*** Opening Page extract ***
Intel doesn't intend to compete against NVIDIA, Amazon, Google, etc.
in training - but AMD does. Intel wants to be a foundry for them later this
decade. And as Craig Barrett said recently (a former Intel CEO - I posted his
article the other day) if Intel provides leading process technology, the business
will come. And that's exactly what Intel intends to do with High NA EUV at 14A.

Here are Intel's GPU plans:

<<The Next Phase of Transformation Intel CEO Pat Gelsinger [ last month said] the
company is refocusing its product strategy around a “strong x86 franchise as we
drive our AI strategy while streamlining our product portfolio in service to Intel
customers and partners.”

Gelsinger has also communicated that Intel will play in the AI inferencing market with
Gaudi and other AI chips. He acknowledged Intel was behind Nvidia, AMD, and Google’s
GPU in the AI training market.
*** Closing Page extract ***
*** Opening Records provided ***
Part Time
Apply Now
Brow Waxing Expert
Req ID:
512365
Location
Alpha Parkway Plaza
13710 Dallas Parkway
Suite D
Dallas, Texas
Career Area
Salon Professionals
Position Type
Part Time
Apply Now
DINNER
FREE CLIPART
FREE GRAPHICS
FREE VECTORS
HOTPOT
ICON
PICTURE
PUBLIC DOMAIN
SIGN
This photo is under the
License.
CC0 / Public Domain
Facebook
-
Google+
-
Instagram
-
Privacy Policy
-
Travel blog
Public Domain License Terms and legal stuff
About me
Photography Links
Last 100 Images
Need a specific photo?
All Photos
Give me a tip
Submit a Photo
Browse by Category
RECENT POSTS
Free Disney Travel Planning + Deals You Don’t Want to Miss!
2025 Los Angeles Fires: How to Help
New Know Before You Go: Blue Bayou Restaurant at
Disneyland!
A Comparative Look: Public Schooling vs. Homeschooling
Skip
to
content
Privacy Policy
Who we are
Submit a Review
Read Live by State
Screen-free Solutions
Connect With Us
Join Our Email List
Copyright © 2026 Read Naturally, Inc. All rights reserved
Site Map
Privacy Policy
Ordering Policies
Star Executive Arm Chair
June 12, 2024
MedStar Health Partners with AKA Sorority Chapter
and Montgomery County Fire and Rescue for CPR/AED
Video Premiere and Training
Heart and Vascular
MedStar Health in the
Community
*** Closing Records provided ***
*** Opening Records provided ***
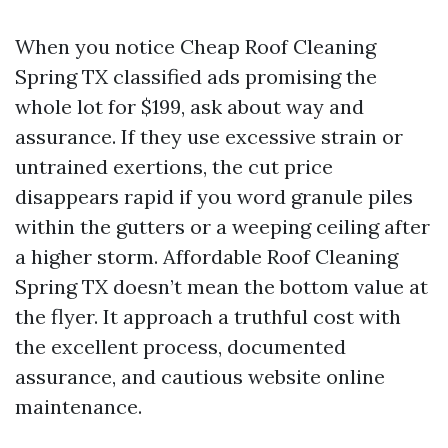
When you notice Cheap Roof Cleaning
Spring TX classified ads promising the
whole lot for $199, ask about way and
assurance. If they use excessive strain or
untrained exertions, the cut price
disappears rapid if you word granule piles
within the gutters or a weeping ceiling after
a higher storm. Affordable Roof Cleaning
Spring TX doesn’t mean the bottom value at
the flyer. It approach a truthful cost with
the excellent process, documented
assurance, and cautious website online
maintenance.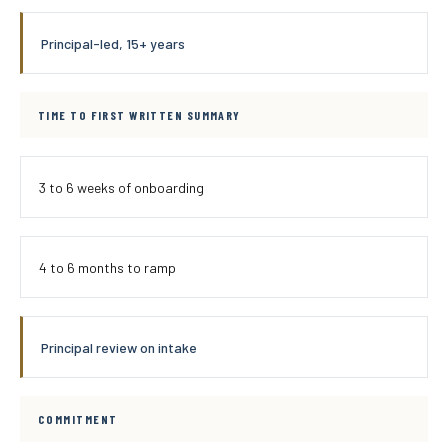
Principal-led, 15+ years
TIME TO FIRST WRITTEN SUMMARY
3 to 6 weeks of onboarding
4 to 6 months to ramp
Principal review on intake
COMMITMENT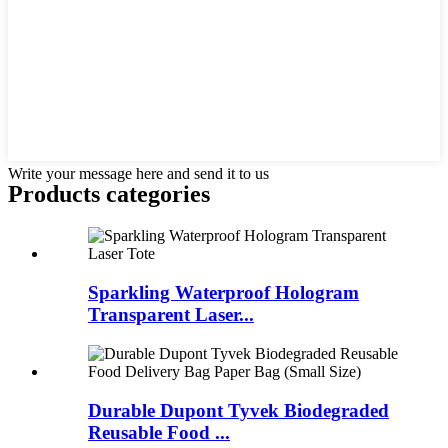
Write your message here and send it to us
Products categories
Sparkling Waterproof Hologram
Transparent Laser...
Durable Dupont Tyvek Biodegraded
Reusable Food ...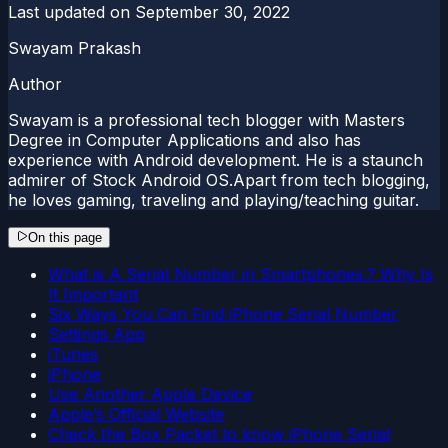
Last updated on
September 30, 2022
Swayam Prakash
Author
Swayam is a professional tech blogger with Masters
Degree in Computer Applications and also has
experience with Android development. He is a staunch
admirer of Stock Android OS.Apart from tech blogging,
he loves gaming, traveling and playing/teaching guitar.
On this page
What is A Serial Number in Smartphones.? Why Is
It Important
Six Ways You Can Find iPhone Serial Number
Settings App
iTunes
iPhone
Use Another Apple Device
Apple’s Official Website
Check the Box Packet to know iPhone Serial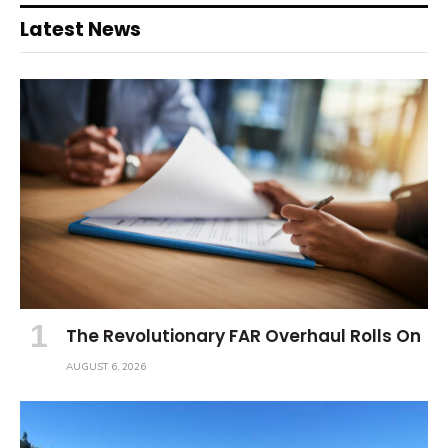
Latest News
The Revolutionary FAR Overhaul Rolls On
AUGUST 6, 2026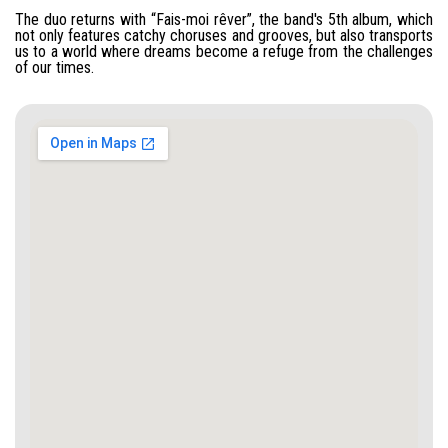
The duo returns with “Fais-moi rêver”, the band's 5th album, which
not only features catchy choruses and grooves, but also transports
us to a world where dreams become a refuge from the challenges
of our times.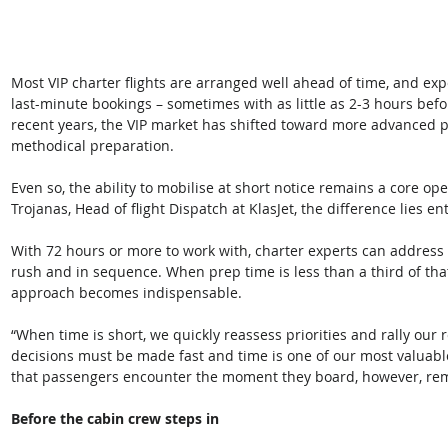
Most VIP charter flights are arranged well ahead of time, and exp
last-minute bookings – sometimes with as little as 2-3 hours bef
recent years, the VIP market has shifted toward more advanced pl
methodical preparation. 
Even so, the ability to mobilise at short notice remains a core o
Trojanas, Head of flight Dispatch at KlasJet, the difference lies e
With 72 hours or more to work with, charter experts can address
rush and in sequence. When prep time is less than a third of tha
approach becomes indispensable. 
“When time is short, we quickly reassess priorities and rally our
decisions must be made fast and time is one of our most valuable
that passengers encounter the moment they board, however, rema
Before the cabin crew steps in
*** Closing Records provided ***
*** Opening Records provided ***
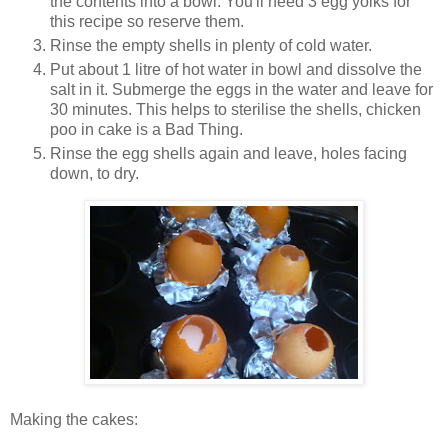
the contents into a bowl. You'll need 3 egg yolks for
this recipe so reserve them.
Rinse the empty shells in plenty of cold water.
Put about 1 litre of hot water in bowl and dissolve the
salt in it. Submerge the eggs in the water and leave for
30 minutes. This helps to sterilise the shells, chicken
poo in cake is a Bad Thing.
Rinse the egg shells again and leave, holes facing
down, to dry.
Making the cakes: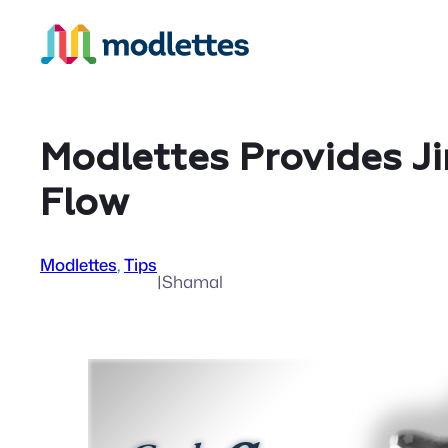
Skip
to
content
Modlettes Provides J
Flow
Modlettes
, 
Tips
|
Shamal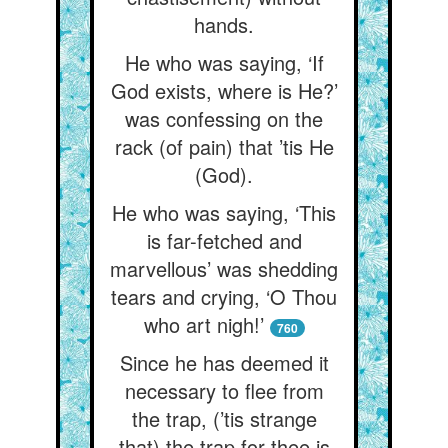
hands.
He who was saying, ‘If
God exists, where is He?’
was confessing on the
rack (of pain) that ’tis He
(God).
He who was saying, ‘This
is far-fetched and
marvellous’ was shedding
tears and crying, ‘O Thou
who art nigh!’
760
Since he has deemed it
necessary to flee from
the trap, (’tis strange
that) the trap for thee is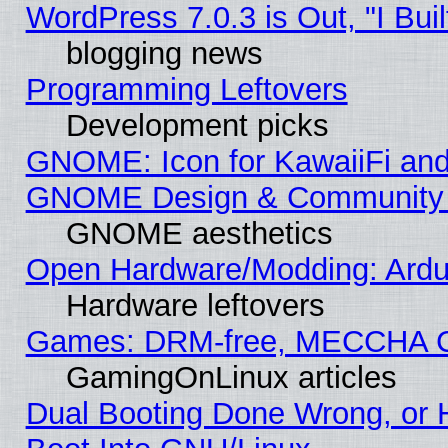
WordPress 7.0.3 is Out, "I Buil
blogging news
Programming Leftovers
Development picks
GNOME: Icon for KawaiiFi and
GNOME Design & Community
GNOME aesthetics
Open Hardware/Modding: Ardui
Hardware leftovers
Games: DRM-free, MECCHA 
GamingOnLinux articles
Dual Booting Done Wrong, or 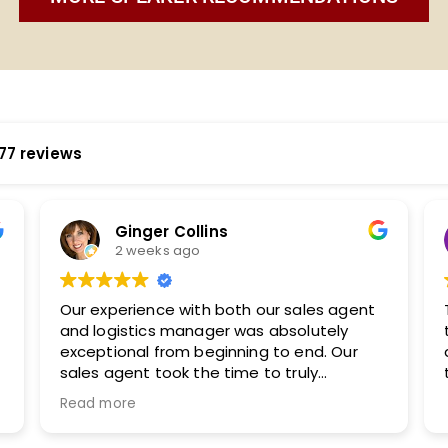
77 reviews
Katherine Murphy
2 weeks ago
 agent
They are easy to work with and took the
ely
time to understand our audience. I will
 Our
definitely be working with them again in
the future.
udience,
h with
*** Closing Records provided ***
● **What you are asked to do**
Please write out the whole Intel post, word for word. The listing comes from a source other than the Intel post.

● **Exercise answer**
Intel doesn't intend to compete against NVIDIA, Amazon, Google, etc.
in training - but AMD does. Intel wants to be a foundry for them later this
decade. And as Craig Barrett said recently (a former Intel CEO - I posted his
article the other day) if Intel provides leading process technology, the business
will come. And that's exactly what Intel intends to do with High NA EUV at 14A.

Here are Intel's GPU plans:

<<The Next Phase of Transformation Intel CEO Pat Gelsinger [ last month said] the
company is refocusing its product strategy around a “strong x86 franchise as we
drive our AI strategy while streamlining our product portfolio in service to Intel
customers and partners.”

Gelsinger has also communicated that Intel will play in the AI inferencing market with
Gaudi and other AI chips. He acknowledged Intel was behind Nvidia, AMD, and Google’s
GPU in the AI training market.